> _Exercise data_

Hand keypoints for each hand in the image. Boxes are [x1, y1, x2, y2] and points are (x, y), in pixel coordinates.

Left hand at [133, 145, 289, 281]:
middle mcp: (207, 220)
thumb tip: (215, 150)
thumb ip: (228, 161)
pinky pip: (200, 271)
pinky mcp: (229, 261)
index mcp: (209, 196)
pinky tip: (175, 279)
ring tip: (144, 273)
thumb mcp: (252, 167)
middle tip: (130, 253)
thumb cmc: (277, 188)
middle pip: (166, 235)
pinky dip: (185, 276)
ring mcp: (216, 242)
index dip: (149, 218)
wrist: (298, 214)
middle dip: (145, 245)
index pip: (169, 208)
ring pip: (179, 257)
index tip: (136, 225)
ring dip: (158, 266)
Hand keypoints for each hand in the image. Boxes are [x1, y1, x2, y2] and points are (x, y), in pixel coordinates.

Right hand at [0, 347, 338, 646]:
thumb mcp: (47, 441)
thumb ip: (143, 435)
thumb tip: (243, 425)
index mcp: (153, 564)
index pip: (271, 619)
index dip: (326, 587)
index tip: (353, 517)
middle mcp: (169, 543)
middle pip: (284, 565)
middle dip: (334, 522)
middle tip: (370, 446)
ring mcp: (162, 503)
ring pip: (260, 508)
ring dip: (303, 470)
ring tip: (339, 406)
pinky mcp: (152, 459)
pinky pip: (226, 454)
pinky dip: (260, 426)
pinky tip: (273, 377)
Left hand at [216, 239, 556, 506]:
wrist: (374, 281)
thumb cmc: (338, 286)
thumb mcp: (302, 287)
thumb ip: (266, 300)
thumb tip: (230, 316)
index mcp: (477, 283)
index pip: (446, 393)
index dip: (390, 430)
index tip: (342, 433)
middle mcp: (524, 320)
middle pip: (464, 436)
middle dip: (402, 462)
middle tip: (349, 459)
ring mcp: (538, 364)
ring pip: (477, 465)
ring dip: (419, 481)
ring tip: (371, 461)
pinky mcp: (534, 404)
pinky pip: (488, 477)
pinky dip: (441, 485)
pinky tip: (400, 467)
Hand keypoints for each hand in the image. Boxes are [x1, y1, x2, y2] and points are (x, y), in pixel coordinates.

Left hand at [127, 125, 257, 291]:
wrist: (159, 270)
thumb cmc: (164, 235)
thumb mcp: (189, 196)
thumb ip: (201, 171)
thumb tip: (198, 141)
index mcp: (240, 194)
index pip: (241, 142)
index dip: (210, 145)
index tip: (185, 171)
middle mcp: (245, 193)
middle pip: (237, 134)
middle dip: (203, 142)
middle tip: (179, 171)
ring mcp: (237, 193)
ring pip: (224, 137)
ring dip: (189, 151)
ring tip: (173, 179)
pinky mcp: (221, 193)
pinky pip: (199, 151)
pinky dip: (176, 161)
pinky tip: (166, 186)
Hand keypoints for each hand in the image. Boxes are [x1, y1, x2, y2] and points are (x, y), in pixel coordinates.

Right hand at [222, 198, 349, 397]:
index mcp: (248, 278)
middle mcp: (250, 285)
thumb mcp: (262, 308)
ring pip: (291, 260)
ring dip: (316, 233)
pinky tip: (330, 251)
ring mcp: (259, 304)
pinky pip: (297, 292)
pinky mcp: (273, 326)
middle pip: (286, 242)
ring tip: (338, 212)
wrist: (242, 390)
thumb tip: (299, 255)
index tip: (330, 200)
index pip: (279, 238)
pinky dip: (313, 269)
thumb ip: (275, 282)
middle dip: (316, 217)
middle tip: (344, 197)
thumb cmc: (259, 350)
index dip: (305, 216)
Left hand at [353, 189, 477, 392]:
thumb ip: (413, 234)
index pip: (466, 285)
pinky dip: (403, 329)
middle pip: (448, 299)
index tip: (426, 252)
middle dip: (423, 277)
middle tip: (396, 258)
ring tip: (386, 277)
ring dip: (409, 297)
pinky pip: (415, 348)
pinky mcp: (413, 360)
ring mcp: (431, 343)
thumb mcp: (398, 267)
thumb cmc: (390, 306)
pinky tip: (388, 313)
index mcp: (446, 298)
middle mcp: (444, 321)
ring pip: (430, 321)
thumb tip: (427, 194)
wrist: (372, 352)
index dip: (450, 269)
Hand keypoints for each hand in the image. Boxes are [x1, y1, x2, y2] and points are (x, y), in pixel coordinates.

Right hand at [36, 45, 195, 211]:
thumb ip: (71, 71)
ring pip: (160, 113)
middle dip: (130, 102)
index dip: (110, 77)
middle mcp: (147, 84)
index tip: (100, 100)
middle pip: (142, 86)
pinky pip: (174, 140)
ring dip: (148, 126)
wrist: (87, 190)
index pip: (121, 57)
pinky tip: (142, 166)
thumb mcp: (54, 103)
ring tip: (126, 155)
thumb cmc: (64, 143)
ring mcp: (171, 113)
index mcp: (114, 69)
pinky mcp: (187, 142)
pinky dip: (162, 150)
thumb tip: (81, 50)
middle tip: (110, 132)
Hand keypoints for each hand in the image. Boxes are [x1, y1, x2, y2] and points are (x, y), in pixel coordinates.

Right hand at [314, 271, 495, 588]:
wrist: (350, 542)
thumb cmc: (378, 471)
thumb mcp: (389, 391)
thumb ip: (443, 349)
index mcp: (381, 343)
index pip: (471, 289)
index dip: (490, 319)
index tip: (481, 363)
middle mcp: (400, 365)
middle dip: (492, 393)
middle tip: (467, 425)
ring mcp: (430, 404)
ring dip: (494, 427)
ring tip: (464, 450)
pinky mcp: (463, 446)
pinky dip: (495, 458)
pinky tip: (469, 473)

---

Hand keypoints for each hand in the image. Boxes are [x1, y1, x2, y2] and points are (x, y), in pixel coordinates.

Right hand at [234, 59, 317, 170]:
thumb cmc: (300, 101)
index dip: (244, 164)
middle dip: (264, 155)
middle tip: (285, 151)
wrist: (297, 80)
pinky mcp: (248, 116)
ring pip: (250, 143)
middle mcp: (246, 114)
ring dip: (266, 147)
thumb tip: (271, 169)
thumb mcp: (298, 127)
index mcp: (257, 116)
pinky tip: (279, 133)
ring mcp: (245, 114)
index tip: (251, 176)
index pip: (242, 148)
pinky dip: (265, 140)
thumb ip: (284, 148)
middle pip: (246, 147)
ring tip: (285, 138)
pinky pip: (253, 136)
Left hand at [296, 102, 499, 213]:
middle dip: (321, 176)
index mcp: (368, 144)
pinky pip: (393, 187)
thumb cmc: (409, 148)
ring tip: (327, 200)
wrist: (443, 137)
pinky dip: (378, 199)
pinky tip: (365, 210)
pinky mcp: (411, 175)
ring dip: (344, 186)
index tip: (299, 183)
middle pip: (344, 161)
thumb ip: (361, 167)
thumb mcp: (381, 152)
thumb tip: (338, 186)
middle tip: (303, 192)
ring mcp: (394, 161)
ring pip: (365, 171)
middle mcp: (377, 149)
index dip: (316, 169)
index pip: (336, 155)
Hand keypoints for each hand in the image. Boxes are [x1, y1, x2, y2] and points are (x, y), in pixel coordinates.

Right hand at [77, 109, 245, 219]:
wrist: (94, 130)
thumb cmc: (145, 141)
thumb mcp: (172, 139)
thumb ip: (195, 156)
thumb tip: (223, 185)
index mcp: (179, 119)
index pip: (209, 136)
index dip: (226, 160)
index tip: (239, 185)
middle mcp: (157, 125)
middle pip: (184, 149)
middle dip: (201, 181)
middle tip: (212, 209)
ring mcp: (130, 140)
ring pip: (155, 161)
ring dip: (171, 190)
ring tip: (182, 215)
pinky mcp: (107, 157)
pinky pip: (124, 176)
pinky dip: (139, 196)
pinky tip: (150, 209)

* * *

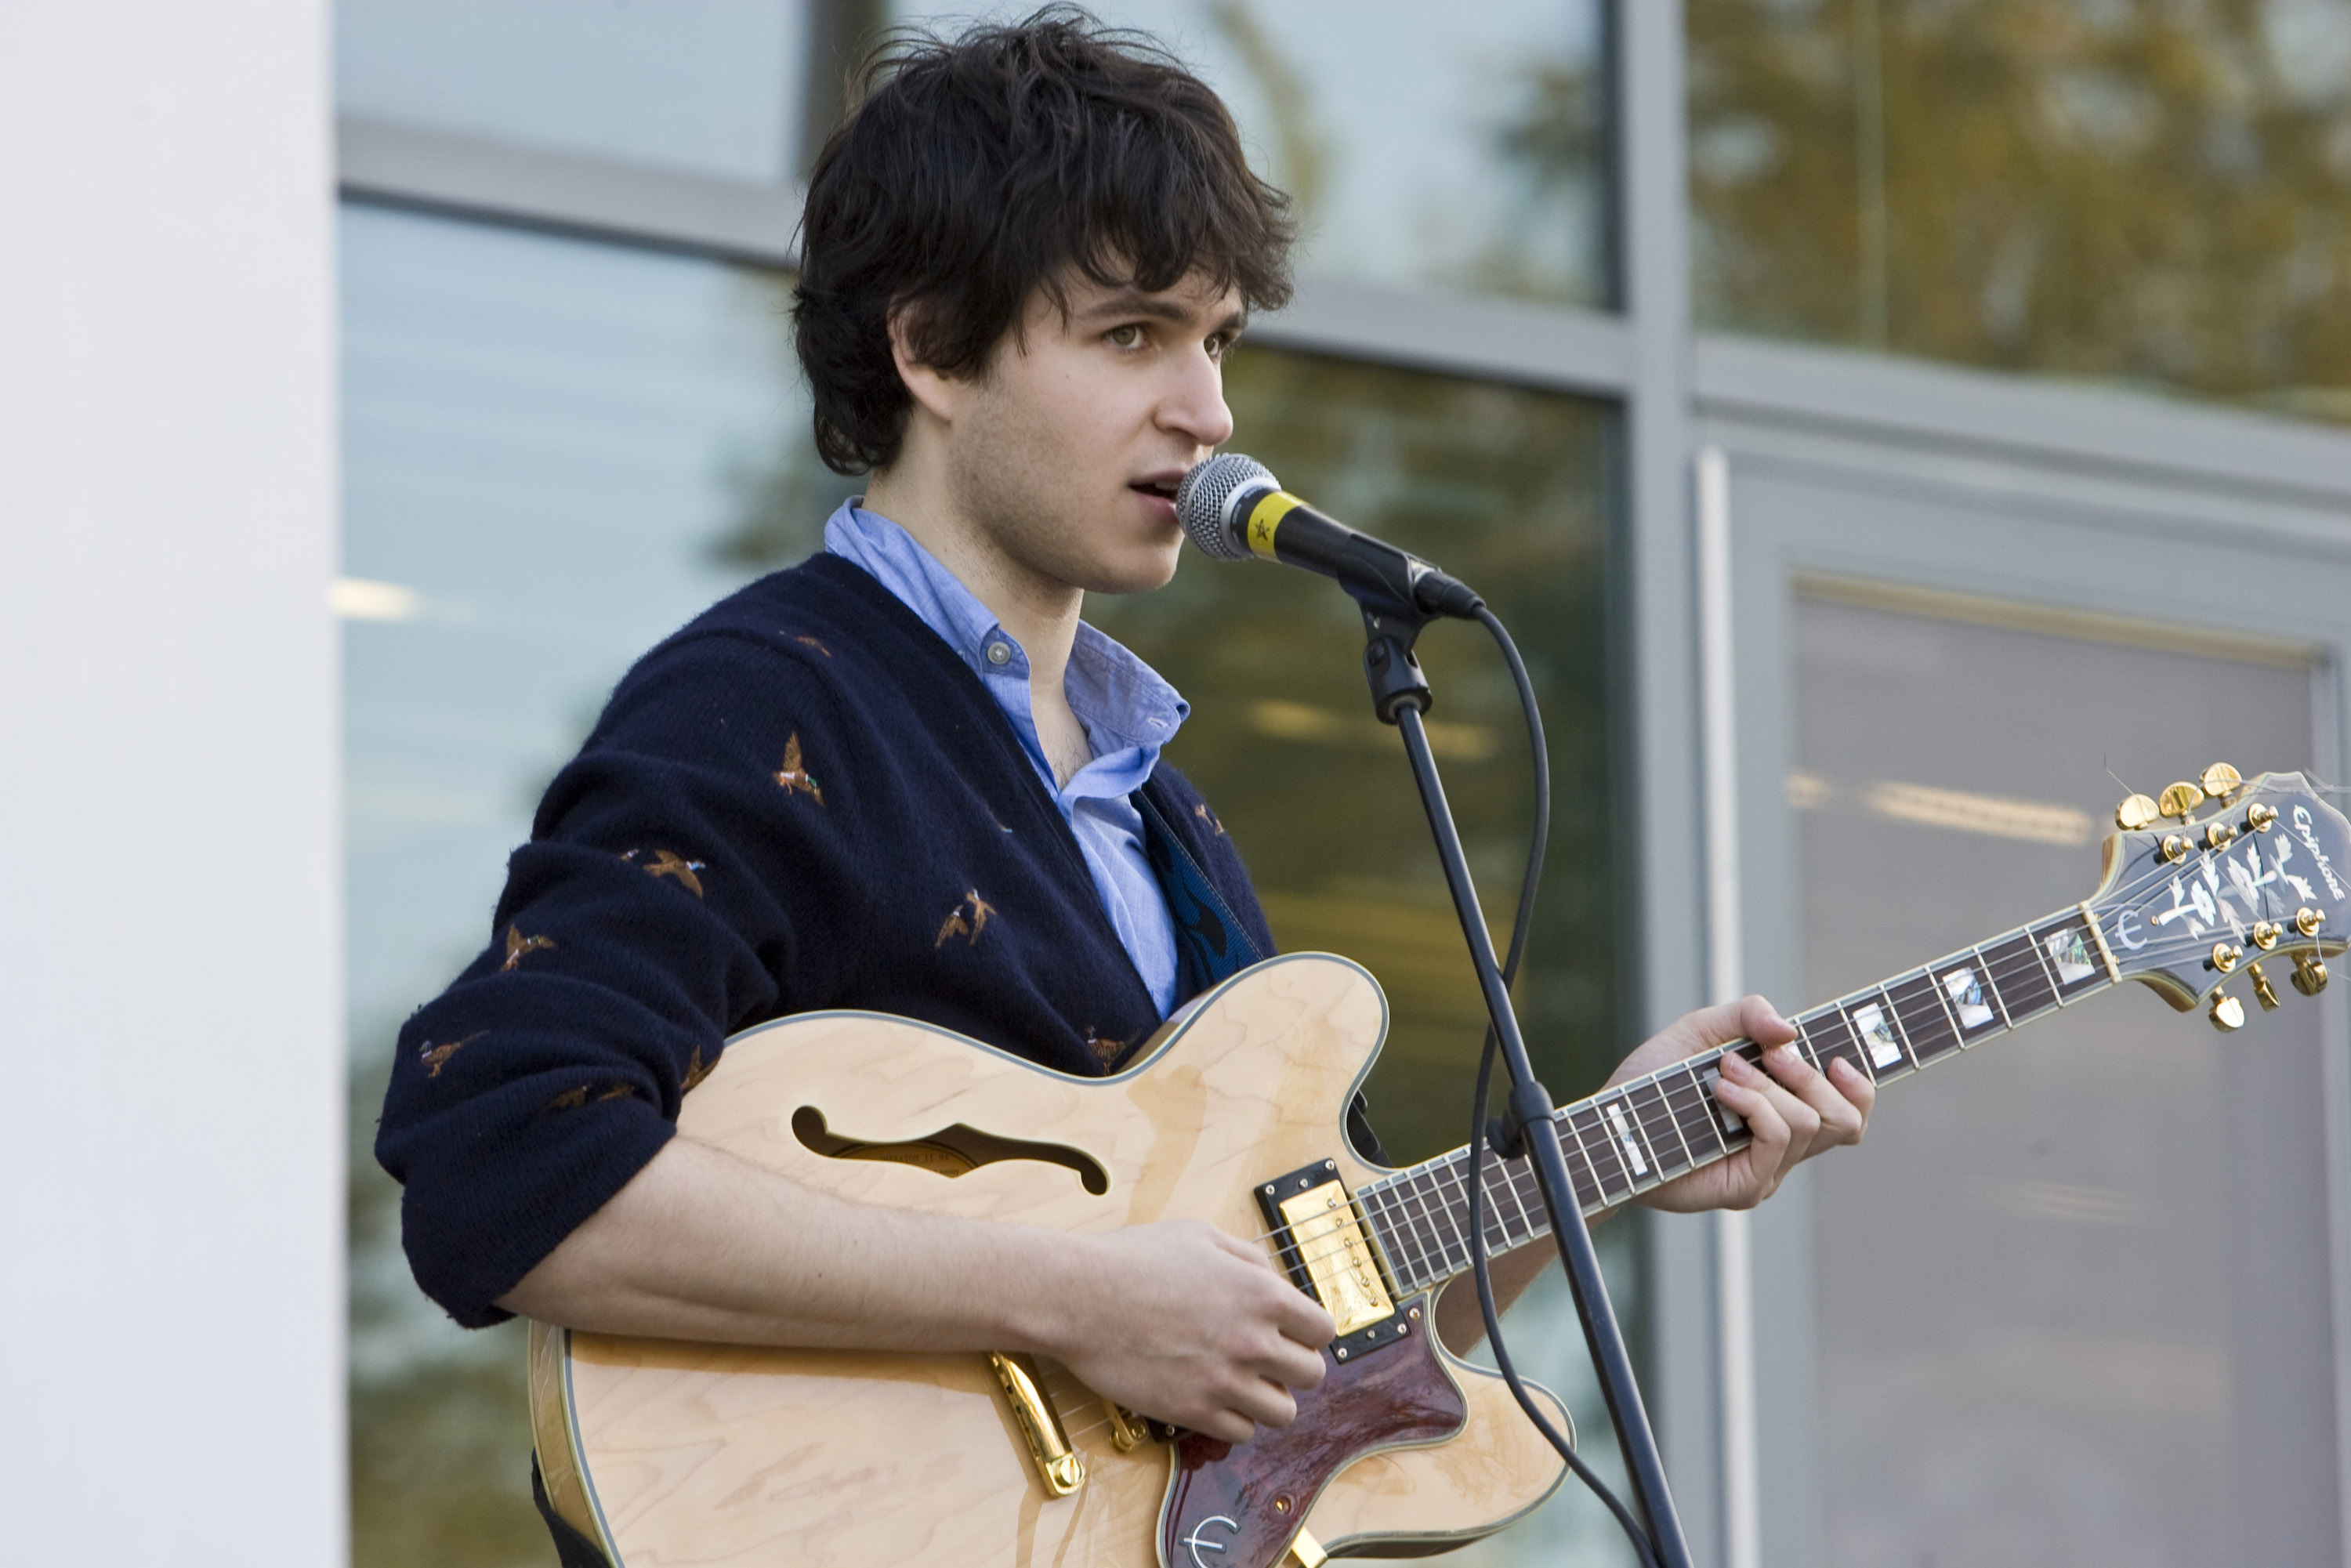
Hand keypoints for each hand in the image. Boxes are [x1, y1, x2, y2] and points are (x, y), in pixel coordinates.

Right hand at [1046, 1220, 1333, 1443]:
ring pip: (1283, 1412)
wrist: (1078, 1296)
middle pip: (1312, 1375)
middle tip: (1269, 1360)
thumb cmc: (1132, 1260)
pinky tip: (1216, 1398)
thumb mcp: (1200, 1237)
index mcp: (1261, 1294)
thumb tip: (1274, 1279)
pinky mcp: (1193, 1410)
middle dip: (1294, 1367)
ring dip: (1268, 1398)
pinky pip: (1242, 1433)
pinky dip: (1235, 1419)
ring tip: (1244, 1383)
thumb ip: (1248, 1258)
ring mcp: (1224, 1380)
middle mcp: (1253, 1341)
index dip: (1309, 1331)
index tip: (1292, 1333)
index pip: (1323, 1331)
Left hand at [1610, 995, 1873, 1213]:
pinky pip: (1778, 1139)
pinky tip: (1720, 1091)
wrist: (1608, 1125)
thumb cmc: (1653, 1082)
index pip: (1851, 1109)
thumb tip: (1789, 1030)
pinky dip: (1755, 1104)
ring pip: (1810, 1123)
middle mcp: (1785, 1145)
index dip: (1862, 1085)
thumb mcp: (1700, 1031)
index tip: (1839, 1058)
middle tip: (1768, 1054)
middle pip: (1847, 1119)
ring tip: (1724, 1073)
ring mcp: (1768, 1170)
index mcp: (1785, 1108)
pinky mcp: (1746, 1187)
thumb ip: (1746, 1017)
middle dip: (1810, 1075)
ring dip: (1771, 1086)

> _Exercise goal_
Look above for the line holding "thumb tip: (81, 50)", then set down exactly that line and every line after it up to and including the line holding "pinky tip: (469, 473)", with nothing else.

> _Response area_
thumb tip: (81, 50)
middle tip: (110, 132)
Hand keypoints for each hand in the image. Boxes are [x1, y1, x2, y2] and points are (x, y), in pixel coordinates.

Right hand at [314, 271, 495, 588]:
wrist: (350, 542)
thumb cmc: (378, 471)
thumb mcp: (389, 391)
thumb ip: (443, 349)
index mcp: (381, 343)
index pip: (471, 289)
index dip: (490, 319)
index tip: (481, 363)
middle mcp: (400, 365)
middle dip: (492, 393)
middle tip: (467, 425)
ring mcp: (430, 404)
ring dip: (494, 427)
ring tip: (464, 450)
pinky mcp: (463, 446)
pinky dip: (495, 458)
pinky tip: (469, 473)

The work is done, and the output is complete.